Records for this exercise below:

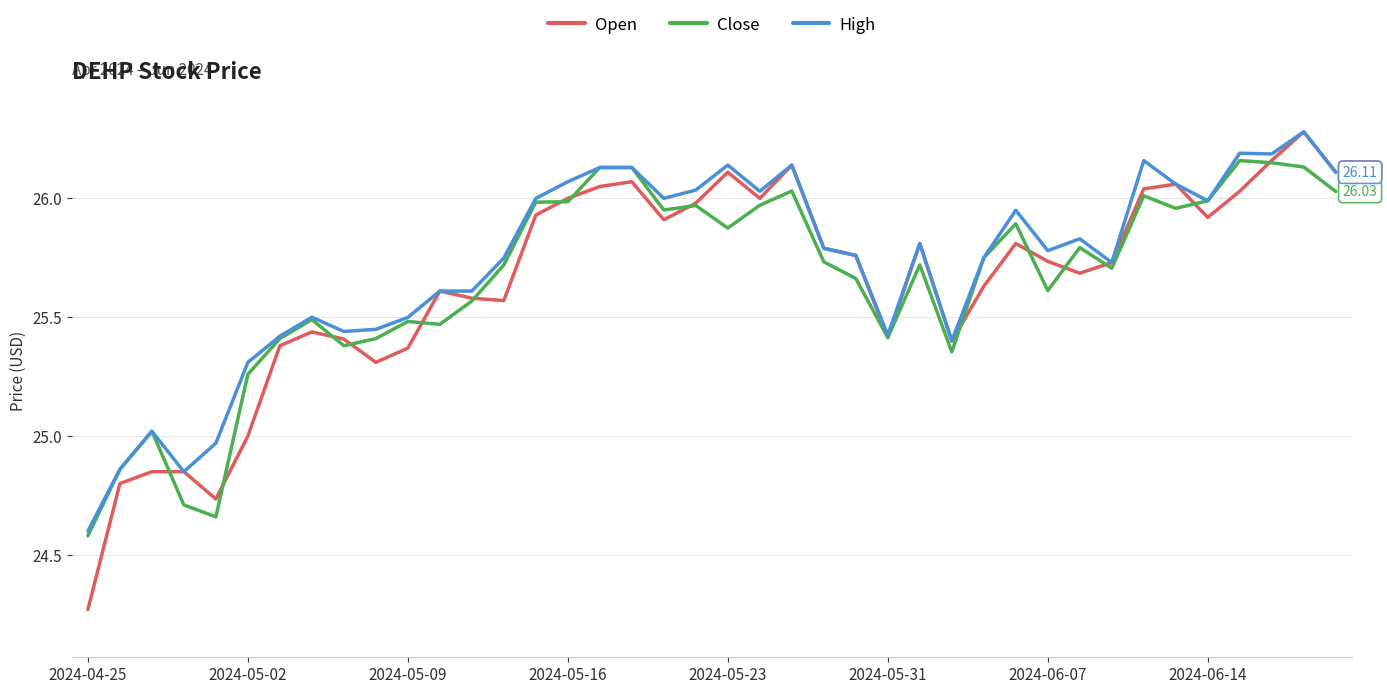

Which series has the widest spread of values?

Open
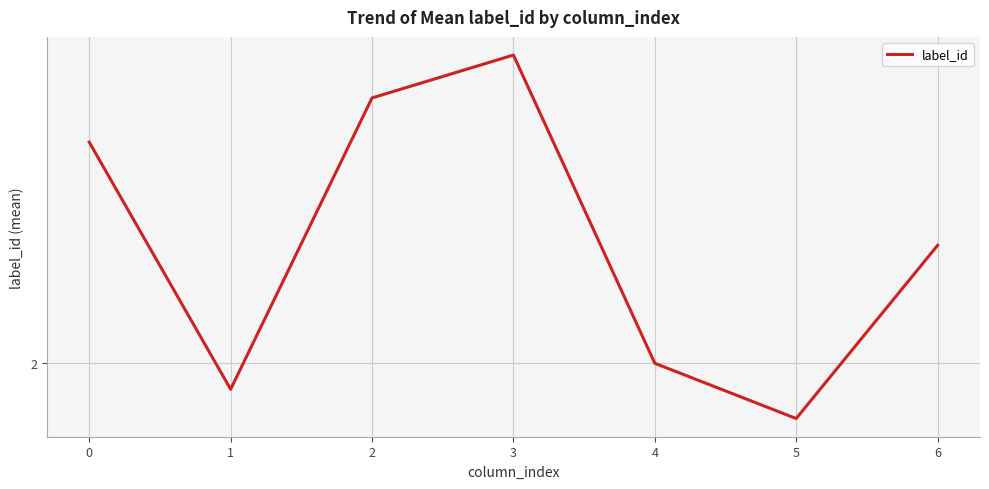

Does the chart display data point markers on the line(s)?

No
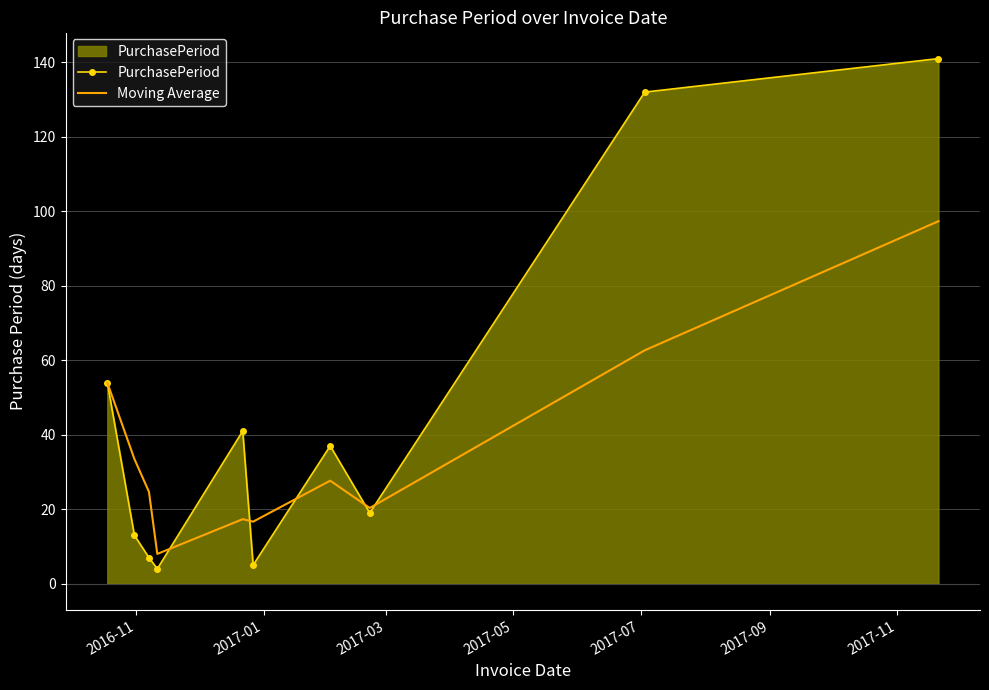

Rank the series by their maximum value, from lowest to highest.

Moving Average, PurchasePeriod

End of Records for this exercise.

Directive –
Rewrite the lines of the items above as a Markdown table with two columns, Row and Line. Number each line in Row, and skip blank lines and the pictures.

Answer area –
| Row | Line |
|---|---|
| 1 | Which series has the widest spread of values? |
| 2 | Open |
| 3 | Does the chart display data point markers on the line(s)? |
| 4 | No |
| 5 | Rank the series by their maximum value, from lowest to highest. |
| 6 | Moving Average, PurchasePeriod |